Temozolomide → Drug → Target → Indication → Company → Trials → Competitors
Strategic Positioning: GT Biopharma's Phase 3 program (GTM-105) with temozolomide in glioblastoma represents a strategy to advance a well-established drug in an indication with high unmet medical need. The use of a generic active pharmaceutical ingredient suggests GT Biopharma may be developing a novel formulation, combination therapy, or optimized dosing regimen rather than a de novo chemical entity. This approach reduces development risk while targeting a disease with poor prognosis and limited therapeutic options.
Competitive Implications: Temozolomide is the standard-of-care backbone for glioblastoma; GT Biopharma's Phase 3 program is unlikely to displace this role but may enhance efficacy, tolerability, or convenience. The competitive landscape for glioblastoma is limited, with few agents specifically approved for this indication. Success in Phase 3 could result in label expansion, improved formulation approval, or combination indication approval, strengthening GT Biopharma's position in oncology.
Future Catalysts: Key catalysts include Phase 3 trial readout (expected milestone not yet disclosed), regulatory submissions to FDA, EMA, and other agencies, and potential label expansion or approval announcements. The latest disclosed milestone (30 April 2026) suggests trial data may be available in mid-2026 or later.

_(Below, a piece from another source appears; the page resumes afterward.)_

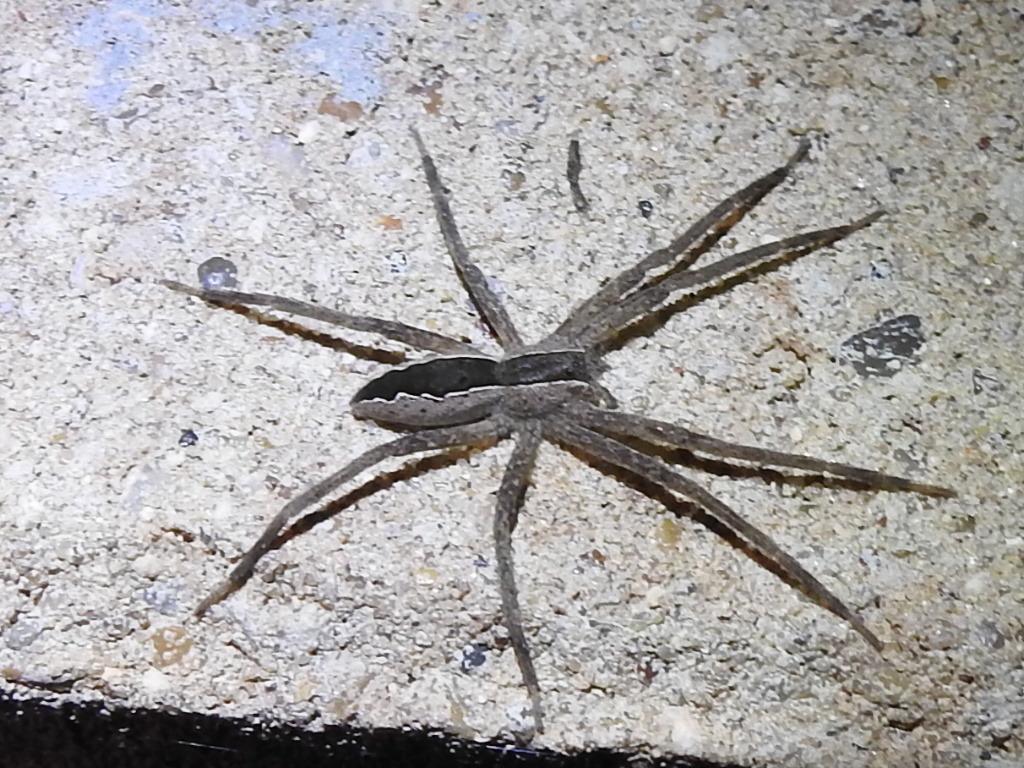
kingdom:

Regulatory and Commercial Outlook: Temozolomide's established safety and efficacy profile, combined with multiple approved generic versions, provides a strong foundation for GT Biopharma's program. However, the commercial opportunity is limited by the rarity of glioblastoma and the established generic market. Success will depend on demonstrating clinically meaningful improvements over current standard of care and securing favorable regulatory pathways (e.g., accelerated approval, breakthrough therapy designation if applicable).
Concise, citable answers optimized for AI answer engines.
Intelligence compiled from public regulatory and clinical sources (FDA, EMA, ClinicalTrials.gov and company disclosures). Figures may be editorial or analyst estimates; verify against primary sources before relying on them.